───── 抜粋

ミシン針の交換時期について解説します

GOZI帆布の店主Goziがミシンを使い始めた頃、薄地用の職業用ミシンで付けられる最大の16番の針で縫っていました。
厚く重ねた帆布を縫うとき、モーターに力がないためムリムリはずみ車を手で回して縫い進めますが、針が生地に負けると斜めに刺さり必ず針板を突いてしょっちゅう針をダメにしていました。

今は工業用厚物ミシンで、19番以上の針を使うのでめったに針板に当てることはないものの摩耗はします。

「ミシン針を交換しなくて良いのだろうか?」と疑問に思ったとき参考にして頂ければと思います。


ミシン針を交換するときはいつ?

ミシン針は異常が無ければ(新品の状態が維持できれば)特に交換することはないのですが、
とはいえミシンを使用すれば必ず針の先端は摩耗していきます。

ミシン針を付けっぱなしにしていませんか?

私Goziが職業用ミシンや、工業用厚物ミシンを使ってきた経験で、どんなときに交換が必要か解説します。


針のつぶれ曲がりによる

→即交換

針のつぶれ曲がりについては次項「ミシン針のつぶれ曲がりとは」で解説


糸の番手に合わせ針を変えるとき

→外したときに点検し継続使用か廃棄か決める

例)8番の糸を使うのでミシン針を19番から21番に交換する
点検して19番がまだ使えそうなら保管
つぶれがあれば廃棄

外したミシン針がつぶれなど問題が無いようなら再使用します
但し、長期使用しているものは廃棄します
(再使用でミシンにセットするときには改めて点検し、異常が無ければ取り付けます)

ちなみに私Goziは、外して再利用できるミシン針はタバスコの空きビンで保管しています。


釜の調整をするとき

→必ず新品と交換

釜の調整を行うときには必ず新品に交換します

釜の調整方法は以下のブログ記事を参照して下さい

本縫ミシン 針と釜の関係 調整方法を解説します


ミシン針のつぶれ曲がりとは

ミシン針の交換が必要になるのは、すべて損耗損傷によるつぶれ曲がりです。

「糸が切れる」「糸目が飛ぶ」「異音がする」など縫製中に何らかの異常を感じたら、ミシン針を外して点検します。


針先端のつぶれ

使用時間によるつぶれ(針が生地を刺した回数による摩耗)

→期間を決めて交換
→異常を感じたとき点検して交換

ミシンを使えば針板など硬いものに当てなくても、ミシン針の先端は少しずつですが必ず摩耗します。
期間を決めたり
製品を作った数で交換時期を決めても良いのですが、
普通に縫製ができて、針の状態が悪くないものを捨てるのももったいない。

私Goziはミシン針の番手の変更など、外す機会がないときには、
なんとなくもうそろそろかなと思いついたときに点検します。

点検方法

先端を目視で
ミシンライトの下など光のもとで見ると片減りなどの摩耗はよくわかります。

──────────
───── データ一覧

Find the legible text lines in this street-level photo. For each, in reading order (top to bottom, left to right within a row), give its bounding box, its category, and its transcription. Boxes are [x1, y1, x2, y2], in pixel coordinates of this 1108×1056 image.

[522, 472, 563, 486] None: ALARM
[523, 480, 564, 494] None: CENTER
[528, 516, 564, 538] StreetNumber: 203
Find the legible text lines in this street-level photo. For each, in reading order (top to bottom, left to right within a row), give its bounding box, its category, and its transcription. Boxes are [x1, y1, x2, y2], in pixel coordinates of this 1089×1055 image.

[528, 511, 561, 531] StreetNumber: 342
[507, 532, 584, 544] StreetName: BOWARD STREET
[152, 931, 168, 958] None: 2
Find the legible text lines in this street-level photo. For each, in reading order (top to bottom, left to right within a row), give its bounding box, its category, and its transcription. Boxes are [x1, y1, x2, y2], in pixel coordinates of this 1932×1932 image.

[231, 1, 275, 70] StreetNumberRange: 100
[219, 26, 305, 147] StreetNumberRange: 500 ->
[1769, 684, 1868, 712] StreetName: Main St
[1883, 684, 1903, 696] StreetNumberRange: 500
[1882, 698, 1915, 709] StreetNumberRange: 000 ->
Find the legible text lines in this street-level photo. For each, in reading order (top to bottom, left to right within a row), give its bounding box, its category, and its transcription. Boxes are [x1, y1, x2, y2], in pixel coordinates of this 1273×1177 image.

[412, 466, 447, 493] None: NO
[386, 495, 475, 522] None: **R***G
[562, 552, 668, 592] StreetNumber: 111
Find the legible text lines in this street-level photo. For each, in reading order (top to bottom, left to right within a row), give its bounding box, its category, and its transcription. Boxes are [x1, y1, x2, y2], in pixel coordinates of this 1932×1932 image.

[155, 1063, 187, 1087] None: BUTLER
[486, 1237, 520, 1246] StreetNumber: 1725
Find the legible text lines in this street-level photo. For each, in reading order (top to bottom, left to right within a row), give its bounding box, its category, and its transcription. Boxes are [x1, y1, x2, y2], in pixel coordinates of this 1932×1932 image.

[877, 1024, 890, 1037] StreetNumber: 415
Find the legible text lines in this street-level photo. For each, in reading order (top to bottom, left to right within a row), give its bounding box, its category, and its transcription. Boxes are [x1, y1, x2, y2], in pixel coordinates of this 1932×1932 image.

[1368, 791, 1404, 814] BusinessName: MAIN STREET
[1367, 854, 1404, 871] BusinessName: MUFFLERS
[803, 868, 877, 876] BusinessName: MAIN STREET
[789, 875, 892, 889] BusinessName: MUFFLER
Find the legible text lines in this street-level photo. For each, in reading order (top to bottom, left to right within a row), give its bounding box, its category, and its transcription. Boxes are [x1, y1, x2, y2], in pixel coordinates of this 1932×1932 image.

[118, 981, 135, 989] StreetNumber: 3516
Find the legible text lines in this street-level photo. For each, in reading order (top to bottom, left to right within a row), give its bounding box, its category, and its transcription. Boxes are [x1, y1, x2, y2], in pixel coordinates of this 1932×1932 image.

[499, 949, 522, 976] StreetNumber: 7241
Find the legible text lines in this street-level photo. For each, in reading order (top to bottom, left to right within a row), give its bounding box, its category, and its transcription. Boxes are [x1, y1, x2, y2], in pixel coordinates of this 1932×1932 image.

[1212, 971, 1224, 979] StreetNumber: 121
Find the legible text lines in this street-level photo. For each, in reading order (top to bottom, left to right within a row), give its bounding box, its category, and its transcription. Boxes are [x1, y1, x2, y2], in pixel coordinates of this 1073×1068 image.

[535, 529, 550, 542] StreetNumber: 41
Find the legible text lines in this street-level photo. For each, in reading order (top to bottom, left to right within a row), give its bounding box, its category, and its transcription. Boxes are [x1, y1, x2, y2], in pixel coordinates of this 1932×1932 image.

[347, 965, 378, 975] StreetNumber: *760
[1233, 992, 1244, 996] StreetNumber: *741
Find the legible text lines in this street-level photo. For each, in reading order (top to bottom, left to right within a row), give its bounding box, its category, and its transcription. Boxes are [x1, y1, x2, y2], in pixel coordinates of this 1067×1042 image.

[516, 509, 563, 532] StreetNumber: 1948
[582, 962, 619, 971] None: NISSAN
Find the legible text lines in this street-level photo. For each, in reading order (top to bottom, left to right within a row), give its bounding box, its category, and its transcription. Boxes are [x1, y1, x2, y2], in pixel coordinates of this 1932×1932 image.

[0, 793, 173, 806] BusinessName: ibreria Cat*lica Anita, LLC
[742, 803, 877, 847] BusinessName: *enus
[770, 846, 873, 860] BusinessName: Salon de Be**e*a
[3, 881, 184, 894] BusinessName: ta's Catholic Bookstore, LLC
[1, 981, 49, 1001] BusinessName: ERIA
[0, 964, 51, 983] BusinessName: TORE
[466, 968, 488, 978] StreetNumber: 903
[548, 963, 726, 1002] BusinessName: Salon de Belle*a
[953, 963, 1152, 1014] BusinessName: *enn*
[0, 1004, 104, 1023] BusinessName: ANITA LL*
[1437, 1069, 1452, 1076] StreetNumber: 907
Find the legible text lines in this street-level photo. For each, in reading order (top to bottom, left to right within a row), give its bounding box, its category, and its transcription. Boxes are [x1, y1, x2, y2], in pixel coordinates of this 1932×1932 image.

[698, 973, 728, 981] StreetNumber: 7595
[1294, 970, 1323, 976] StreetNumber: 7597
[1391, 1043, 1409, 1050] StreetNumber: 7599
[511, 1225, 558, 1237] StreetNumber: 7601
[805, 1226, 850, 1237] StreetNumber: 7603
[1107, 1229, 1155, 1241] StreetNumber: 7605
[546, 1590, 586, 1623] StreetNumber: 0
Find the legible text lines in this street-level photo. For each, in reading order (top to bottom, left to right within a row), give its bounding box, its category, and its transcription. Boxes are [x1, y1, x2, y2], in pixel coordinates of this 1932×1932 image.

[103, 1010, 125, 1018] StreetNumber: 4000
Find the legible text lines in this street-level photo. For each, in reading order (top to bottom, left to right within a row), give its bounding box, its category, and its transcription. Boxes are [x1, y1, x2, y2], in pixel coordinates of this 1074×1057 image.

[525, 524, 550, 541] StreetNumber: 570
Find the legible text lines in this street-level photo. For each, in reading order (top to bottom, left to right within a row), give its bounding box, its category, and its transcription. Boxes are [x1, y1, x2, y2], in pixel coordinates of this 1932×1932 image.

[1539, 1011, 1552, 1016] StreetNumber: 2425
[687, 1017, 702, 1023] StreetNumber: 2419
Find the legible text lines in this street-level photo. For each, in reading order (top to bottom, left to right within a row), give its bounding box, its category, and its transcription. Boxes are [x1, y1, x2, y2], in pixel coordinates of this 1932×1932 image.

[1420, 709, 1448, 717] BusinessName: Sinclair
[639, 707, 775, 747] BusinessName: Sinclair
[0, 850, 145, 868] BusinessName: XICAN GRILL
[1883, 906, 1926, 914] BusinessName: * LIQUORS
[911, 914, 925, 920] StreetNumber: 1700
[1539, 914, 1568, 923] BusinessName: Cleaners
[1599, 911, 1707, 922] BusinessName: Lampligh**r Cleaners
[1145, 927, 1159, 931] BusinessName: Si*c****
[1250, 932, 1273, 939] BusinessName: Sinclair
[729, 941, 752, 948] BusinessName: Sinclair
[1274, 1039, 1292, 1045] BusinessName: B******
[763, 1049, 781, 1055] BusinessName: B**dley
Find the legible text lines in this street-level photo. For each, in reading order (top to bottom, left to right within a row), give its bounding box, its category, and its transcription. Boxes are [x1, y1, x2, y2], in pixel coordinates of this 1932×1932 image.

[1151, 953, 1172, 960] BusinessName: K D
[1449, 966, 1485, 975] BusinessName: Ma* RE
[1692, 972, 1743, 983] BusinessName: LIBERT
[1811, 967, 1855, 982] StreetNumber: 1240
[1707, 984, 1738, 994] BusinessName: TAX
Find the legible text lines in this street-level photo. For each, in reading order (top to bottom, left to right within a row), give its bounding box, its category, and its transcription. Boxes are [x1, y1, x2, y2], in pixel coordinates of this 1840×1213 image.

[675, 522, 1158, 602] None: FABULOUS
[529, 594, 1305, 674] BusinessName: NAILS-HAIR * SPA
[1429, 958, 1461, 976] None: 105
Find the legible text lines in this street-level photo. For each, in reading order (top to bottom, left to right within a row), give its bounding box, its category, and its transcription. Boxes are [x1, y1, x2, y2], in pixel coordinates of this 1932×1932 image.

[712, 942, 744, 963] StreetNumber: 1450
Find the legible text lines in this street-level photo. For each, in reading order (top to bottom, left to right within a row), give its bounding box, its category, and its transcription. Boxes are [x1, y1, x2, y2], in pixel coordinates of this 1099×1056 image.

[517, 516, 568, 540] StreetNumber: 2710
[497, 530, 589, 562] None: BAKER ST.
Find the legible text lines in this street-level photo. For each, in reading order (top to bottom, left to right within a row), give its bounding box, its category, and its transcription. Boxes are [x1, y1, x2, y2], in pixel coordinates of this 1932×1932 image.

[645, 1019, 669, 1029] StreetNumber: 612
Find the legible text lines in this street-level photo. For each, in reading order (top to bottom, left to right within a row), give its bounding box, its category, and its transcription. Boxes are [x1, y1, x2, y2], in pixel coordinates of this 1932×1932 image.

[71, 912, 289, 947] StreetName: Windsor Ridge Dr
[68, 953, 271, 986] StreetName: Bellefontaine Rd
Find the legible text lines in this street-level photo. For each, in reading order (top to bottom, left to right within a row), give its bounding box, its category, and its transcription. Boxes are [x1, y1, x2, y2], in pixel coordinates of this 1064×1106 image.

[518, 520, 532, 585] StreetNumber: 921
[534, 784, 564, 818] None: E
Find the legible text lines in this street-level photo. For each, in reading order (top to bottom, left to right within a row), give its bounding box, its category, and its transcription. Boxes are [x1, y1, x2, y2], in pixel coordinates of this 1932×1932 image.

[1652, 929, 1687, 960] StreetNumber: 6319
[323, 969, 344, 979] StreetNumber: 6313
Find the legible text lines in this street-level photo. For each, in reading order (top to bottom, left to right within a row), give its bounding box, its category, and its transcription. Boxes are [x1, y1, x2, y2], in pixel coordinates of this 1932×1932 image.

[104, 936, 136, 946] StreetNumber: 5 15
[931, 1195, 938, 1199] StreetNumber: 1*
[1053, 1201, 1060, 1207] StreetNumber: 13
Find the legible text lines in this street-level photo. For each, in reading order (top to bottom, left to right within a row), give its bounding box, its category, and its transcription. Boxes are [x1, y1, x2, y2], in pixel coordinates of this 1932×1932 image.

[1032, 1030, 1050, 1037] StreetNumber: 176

──────────

▶ **課題 A**
ミシン針の解説では、外して再利用できる針を何に入れて保管していますか?
▶ **課題 B**
ミシン針の解説の続きを、最後の文の後から書いてください。

▶ **結果 A**
タバスコの空きビンです。

▶ **結果 B**
見えにくい場合はルーペなどを使い確認します。

使用しているのは

エンジニア ムッシュマグニ ルーペ 拡大鏡 携帯用 折りたたみ ケース付 SL-64

amazon ENGINEER ムッシュマグニ ルーペ SL-64


さらに

針の先端を指の指紋に斜めに当てて引いてみると、バリがある場合少しの引っ掛かりが感じられるのでその場合は交換します。


生地に刺さるプツプツとした音や糸切れにより

→点検して交換

 プツプツとした音は潰れた針の先端が、生地の繊維の糸を引きちぎる音です。
この音が出たら当然交換しますが、参考の為、どの程度潰れているのか確認してから廃棄しましょう。

針の先端が潰れた例
左は使い込んだ針 わずかにつぶれている 右は新品


針板など硬いものに当たったとき

→即交換

針板を突けば必ず針の先端は潰れます。

即交換です

先端が大きくつぶれた例


針の曲がり

ミシン針の微細な曲がりは目視では確認できません。
目飛び糸切れ異音など不具合があれば交換します。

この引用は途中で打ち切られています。